--- start Passage shown ---
Then there are bioterror detection experts like Cepheid and bullet manufacturers like Alliant Techsystems, both looking very healthy. Point is: Run down the line of companies that cater to a climate of impending doom, you'll find rising returns in every one.
I called up Amy Domini, who manages Domini Social Equity for investors with a "conscience," to brag about how well the Axis of Evil is doing. Social funds like Domini make a point of shutting out tobacco, alcohol, gambling, big oil, defense, small arms, and agribusiness stocks -- wherever profit seems to come before people, the social funds say no. As for the Axis: "Well," says Domini with a sigh, "I've never come across such a fund. If it did exist, the manager would have to be the most cynical human being ever born. But this is definitely his time -- the heyday for such a thing. There's a man in the White House who appears to be absolutely obsessed with war."
But if there's a war on, isn't it in fact far from cynical to invest in the big-budget defenders of the nation? I mean, get with the program, Domini! Come in for the Big Push. Come to think of it, it's the socially "responsible" funds that are un-American: They won't invest in oil or pistols or even Jack Daniels. Probably dangerous; definitely to be monitored. More importantly, look at their lousy returns. Since 9-11, Domini Social rose just .84 percent, beating out the Dow, sure, by a hundredth of a percentage point -- squat compared to the Axis' 185 percent. Other socials climbed in the 1 to 2 percent range. The Pax World Balanced Fund was down 1.1 percent. Pax just doesn't pay.
Does anybody really think this way? Funny thing: When Ray Turchansky filed his item last October, he says he got calls from interested parties "all over Canada."
"Gee," they told him, "my financial advisor has looked all over and we can't find this thing. We want in."
And they weren't even United States citizens. God bless 'em!
--- end Passage shown ---
__Stated goal A__.
Please copy out the rows word for word, beginning with the first row and going on through the row containing "cruel colour: purple -> orange".
--- start Exercise data ---
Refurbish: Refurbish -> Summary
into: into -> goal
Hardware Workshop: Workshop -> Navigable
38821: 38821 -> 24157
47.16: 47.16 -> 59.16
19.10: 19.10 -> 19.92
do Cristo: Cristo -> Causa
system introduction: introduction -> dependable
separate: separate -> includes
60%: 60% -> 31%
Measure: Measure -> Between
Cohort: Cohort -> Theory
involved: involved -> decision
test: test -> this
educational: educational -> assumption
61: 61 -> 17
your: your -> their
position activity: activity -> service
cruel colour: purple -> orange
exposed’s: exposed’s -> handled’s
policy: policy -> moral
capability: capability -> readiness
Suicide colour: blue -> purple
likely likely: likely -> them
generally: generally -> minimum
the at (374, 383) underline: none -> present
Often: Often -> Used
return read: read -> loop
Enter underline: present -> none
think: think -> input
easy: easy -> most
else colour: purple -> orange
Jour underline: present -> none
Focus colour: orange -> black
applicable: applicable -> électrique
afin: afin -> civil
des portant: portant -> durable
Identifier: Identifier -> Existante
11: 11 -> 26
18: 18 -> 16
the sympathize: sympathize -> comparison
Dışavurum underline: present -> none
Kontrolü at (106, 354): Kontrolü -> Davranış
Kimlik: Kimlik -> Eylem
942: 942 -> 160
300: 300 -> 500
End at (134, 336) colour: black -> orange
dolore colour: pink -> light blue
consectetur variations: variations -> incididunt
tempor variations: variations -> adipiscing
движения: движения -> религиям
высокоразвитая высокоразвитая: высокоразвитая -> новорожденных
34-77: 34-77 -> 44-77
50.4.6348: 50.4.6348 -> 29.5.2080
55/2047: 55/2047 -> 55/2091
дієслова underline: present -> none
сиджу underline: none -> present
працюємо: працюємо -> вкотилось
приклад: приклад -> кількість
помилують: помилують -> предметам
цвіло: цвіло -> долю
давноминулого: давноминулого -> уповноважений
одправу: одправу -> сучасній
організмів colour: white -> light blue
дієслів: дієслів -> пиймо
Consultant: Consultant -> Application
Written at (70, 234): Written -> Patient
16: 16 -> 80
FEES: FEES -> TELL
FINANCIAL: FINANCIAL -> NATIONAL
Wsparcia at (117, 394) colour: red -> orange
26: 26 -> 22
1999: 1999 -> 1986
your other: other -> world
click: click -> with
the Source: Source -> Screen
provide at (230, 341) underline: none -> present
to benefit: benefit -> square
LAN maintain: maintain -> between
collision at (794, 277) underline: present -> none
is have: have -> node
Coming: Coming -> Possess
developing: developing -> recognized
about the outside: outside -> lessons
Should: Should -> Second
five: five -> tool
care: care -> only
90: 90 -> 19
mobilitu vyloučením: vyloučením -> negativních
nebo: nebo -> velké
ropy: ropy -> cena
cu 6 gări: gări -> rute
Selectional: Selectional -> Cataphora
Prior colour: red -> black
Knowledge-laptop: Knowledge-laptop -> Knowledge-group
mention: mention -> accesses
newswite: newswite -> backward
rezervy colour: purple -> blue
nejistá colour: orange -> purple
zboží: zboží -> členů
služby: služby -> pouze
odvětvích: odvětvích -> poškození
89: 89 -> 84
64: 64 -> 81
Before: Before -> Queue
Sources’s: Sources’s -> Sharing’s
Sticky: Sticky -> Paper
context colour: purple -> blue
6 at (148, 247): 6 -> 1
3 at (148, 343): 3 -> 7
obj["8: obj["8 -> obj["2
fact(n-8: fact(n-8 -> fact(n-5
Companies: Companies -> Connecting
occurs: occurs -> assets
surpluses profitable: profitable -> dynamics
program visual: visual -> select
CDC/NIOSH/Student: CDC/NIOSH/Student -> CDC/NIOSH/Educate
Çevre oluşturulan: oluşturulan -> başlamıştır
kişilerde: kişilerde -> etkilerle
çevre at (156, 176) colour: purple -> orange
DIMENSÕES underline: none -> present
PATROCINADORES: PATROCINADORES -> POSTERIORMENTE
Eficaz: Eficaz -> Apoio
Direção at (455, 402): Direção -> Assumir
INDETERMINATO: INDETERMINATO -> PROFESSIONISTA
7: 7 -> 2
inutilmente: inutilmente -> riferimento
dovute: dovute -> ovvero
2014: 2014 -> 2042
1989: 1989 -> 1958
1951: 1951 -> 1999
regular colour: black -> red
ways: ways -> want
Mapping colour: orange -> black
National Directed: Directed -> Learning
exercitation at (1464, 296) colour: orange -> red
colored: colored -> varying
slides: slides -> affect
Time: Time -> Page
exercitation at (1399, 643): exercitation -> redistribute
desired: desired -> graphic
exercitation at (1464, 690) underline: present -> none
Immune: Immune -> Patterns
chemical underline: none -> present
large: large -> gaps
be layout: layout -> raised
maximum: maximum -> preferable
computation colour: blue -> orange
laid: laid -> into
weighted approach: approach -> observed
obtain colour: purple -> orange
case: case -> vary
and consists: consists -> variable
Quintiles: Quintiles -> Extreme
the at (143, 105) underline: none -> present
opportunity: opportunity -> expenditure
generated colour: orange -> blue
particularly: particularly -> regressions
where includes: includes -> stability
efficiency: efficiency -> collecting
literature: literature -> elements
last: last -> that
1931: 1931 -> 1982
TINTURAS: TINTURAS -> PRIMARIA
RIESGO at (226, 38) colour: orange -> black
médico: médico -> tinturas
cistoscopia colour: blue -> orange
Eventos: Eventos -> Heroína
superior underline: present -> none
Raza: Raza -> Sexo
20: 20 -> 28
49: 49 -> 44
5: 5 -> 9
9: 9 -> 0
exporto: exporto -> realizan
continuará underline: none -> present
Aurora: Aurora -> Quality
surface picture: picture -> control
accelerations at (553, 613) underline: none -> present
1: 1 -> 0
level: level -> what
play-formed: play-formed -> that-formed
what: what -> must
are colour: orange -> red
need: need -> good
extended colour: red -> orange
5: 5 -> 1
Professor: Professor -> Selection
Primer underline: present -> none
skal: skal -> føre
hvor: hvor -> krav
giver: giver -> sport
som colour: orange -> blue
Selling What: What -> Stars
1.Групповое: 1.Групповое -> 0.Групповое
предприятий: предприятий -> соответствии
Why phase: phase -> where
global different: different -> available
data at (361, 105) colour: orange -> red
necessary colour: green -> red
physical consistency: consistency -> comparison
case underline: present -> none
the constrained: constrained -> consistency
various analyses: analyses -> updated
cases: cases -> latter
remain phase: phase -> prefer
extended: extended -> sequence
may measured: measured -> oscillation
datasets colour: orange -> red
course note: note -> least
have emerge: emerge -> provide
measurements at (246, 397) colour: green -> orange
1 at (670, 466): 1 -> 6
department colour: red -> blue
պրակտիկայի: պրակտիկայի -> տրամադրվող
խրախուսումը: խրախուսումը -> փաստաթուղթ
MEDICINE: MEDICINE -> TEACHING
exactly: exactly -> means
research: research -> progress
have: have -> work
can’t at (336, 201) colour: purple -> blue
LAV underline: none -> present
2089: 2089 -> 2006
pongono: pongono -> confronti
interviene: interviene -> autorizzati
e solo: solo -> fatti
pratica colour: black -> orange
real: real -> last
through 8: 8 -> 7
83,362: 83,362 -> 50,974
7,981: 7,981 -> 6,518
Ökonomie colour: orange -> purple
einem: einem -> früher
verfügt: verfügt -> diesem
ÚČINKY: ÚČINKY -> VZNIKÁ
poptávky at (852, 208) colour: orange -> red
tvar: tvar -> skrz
--- end Exercise data ---
__Stated goal B__.
In the passage about investing, how did the Pax World Balanced Fund perform?

__Exercise solution A__.
Refurbish: Refurbish -> Summary
into: into -> goal
Hardware Workshop: Workshop -> Navigable
38821: 38821 -> 24157
47.16: 47.16 -> 59.16
19.10: 19.10 -> 19.92
do Cristo: Cristo -> Causa
system introduction: introduction -> dependable
separate: separate -> includes
60%: 60% -> 31%
Measure: Measure -> Between
Cohort: Cohort -> Theory
involved: involved -> decision
test: test -> this
educational: educational -> assumption
61: 61 -> 17
your: your -> their
position activity: activity -> service
cruel colour: purple -> orange

__Exercise solution B__.
It was down 1.1 percent.